In fact, here’s a new survey of 16 leading Canadian economists by Finder supporting that – 75% say a cut isn’t warranted. That’s because 2021 is the Year of the Vax and as the months roll by more and more folks will be inoculated, allowing the economy to re-open, restoring growth and kindling monetary demand without more stimulus.

But what comes after that?

What about all those people swallowing huge new dollops of debt to buy houses at record-high prices with financing at well below 2%? What happens to them in five years if they have to renew at a higher rate, especially if rate increases mean house values will moderate or even (gasp) decline?

Here’s what the economists predict:

Will rates rise? 87.5% of these economists say, yep.

Source: Finder

So almost 90% believe the next move by the central bank will be up, not down. Two-thirds of them (69%) say the increases will start within the next two years. The rest say they will commence the year after. Thus 100% of them state the cost of money will be greater than today by the time a five-year mortgage term is up for renegotiation.


Today is not normal. That’s why. These home loans rates are weird. Unsustainable. The rate structure in place is the result of a once-in-a-generation, global pandemic, emergency recession, holy-crap reality that a year ago nobody expected. And now nobody expects it to last.

What comes next? The majority of people, Ottawa says, will be vaxed by September. Lockdowns will be lifted once case numbers start to decline (seems to be happening already in Ontario and across the US).
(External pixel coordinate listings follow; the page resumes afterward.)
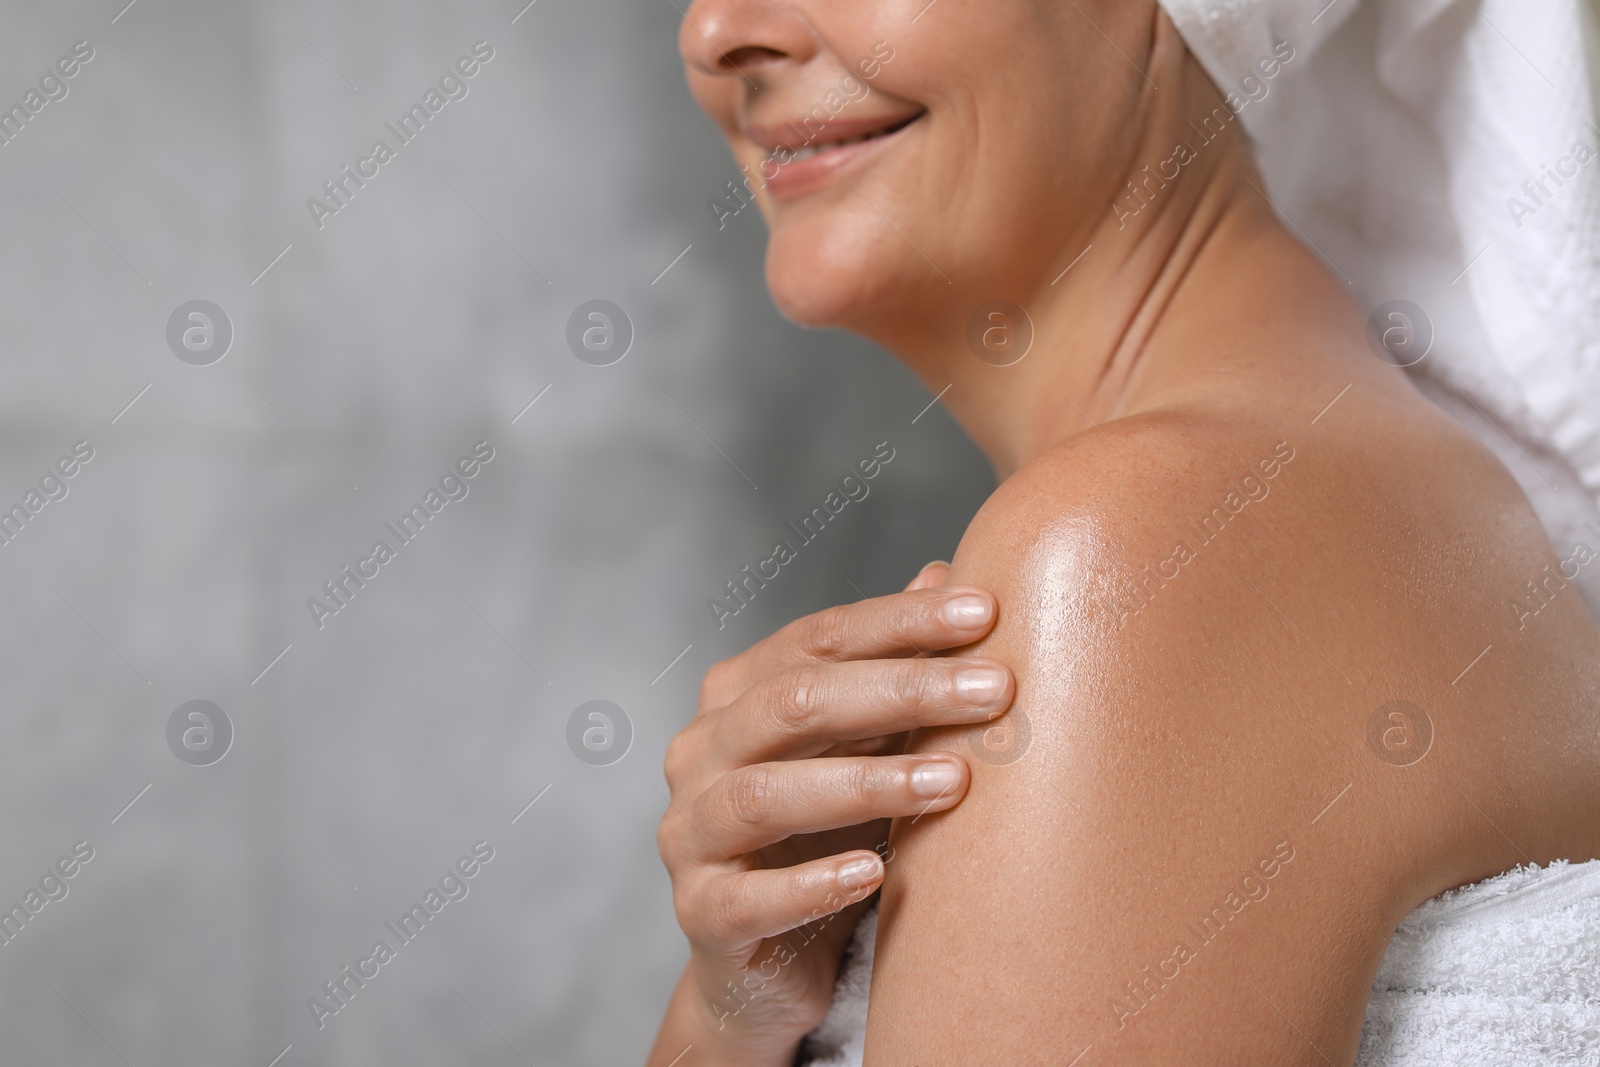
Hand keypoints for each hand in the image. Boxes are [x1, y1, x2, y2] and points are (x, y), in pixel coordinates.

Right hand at [649, 562, 1014, 1066]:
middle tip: (995, 690)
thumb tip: (942, 572)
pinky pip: (750, 898)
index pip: (819, 638)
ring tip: (954, 781)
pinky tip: (876, 873)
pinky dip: (812, 884)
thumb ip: (889, 667)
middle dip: (901, 690)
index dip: (901, 621)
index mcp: (738, 695)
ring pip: (765, 794)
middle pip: (794, 702)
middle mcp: (701, 752)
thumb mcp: (861, 745)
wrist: (765, 963)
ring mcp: (690, 833)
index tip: (987, 612)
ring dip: (865, 783)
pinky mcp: (701, 916)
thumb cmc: (821, 835)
Service industries will open again. Workplaces will resume. WFH will be under pressure. Half of economists say many people will be expected back at their places of employment by this autumn. Another 25% say it will be in the first three months of 2022. But it will happen. Concurrent with this will be more spending, more consumption, commuting, travel, child care costs, GDP growth and price inflation. As the cost of living creeps back to 2%, for example (it was 1% at the end of 2020), you can be sure the bond market will have pushed yields up in advance. And it’s here that fixed-rate mortgage costs are set.

How about Biden?

Big news, with (probably) a big impact. There will soon be a $2 trillion Covid stimulus plan coming out of Washington now that the Dems control the White House and all of Congress. In fact, expect a lot more spending than would have been the case during a second Trump tenure. Plus an accelerated agenda for vaxing the nation – 100 million people in the first hundred days. That will help economic recovery and, yeah, fuel inflation with all that new stimulus.
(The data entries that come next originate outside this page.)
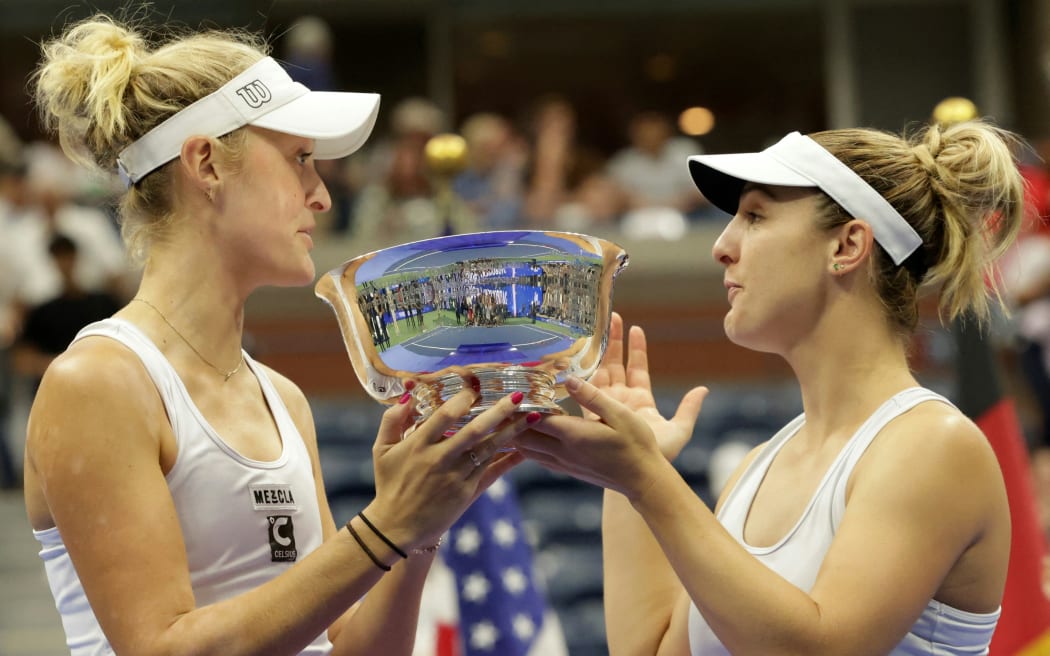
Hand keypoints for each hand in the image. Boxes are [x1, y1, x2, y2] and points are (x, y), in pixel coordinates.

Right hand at [368, 389, 528, 549]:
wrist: (396, 527)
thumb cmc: (389, 484)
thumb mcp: (381, 450)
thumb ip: (392, 420)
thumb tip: (409, 395)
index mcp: (419, 444)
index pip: (445, 415)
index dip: (463, 399)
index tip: (476, 388)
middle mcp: (440, 458)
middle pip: (474, 430)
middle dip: (499, 411)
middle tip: (519, 396)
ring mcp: (455, 476)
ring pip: (488, 450)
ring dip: (512, 432)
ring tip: (532, 417)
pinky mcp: (467, 492)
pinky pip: (491, 471)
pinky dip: (508, 458)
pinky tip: (525, 448)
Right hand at [587, 312, 707, 459]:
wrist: (637, 477)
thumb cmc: (658, 458)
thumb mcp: (679, 431)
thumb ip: (690, 409)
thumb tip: (704, 389)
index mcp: (641, 401)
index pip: (638, 369)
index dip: (637, 349)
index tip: (636, 328)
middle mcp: (620, 401)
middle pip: (616, 365)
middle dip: (614, 341)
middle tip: (612, 317)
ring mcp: (604, 405)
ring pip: (599, 371)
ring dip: (598, 350)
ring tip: (596, 327)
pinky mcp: (591, 413)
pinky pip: (584, 389)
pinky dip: (580, 372)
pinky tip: (577, 354)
Now, all this is good. Better than the alternative. Normal is a long ways off, but 2021 will surely be beating a wide path in that direction. The last ten months have been a long, dark, depressing anomaly. They were not harbingers. They will not frame the long-term future.

Even the Bank of Canada’s former boss said it a few days ago: “I think there’s going to be a boomlet when we come out of this crisis, later this year.”

So, in conclusion: houses jumped 17% in value across Canada during the 2020 pandemic because mortgages cost 1.5% and people could borrow more while paying less. So they did. They pigged out. FOMO and YOLO ruled the land.

But the virus will soon fade, taking with it the reasons money was cheap and why you got to stay home for a year. How is this not simple, and obvious?

Lock in. Set up a weekly-pay mortgage. Start saving for renewal day. Oh, and get new tires.